Friday, October 8, 2010

Nobody believes that the things will collapse until things collapse

In order to have stability in the precious metals market, there is an agreement between Nations, on how much gold is being released, annually in to the open market, some nations like to cheat; I suspect that China has more gold then the rest of the world. If a Nation would suddenly dump a large quantity of gold it could create a major hick up in the precious metals market. Price of gold verses the purchasing value of it could get tricky. Under normal circumstances when the demand is not fear driven you could get a fat pig for a price of a ten Franks. If you kept your ten Franks for few years or you went an a vacation to a foreign land you will still get a fat pig for ten Franks, even that there was some inflation or exchange rate difference. That when is said that, gold have intrinsic value.
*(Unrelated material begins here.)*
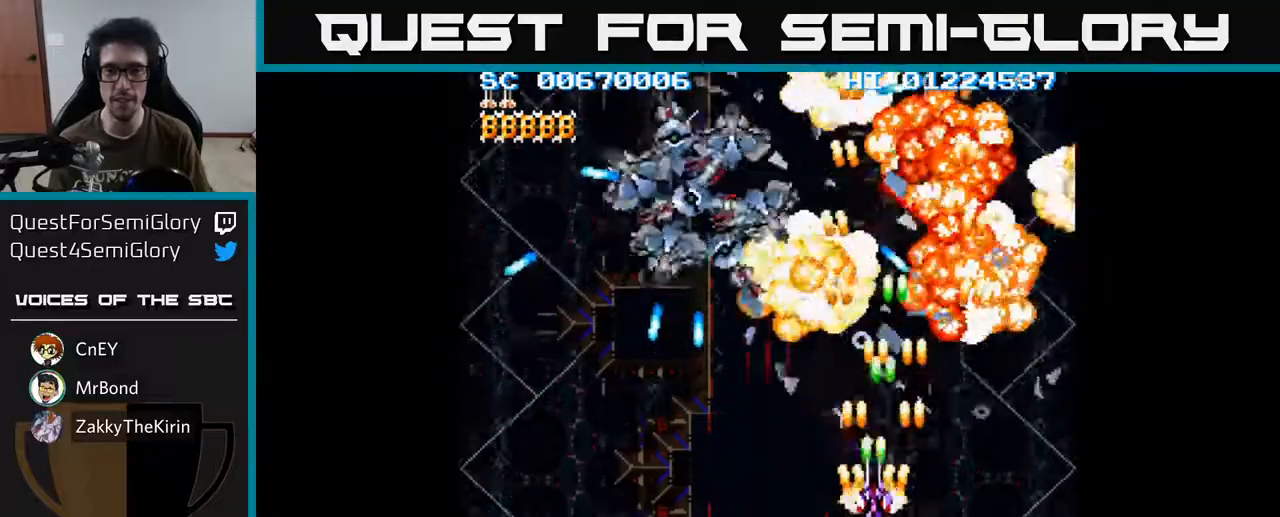
{"buttons": ["A"], "left_stick": "center", "right_stick": "center", "events": [[167, "DPAD_LEFT", "up"], [333, "DPAD_DOWN", "up"]]}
In a fear driven market things get somewhat complicated. The gold that you holding, might be selling for a fifty percent loss with the oversupply. We tend to forget the commissions, coming and going. The good news is that most probably, so far, you can get a fat pig for price of ten franks, just don’t forget the commission coming and going and the taxes. Maybe you can look it up and then comment on the subject. A major player has inside scup so he has an upper hand and the infrastructure to bypass the commissions and the taxes, an individual don’t. If the monetary system collapses only coins and precious metals will retain some purchasing value. Thing is that nobody believes that the things will collapse until things collapse. Then again, past performance is not a guaranty for the future performance.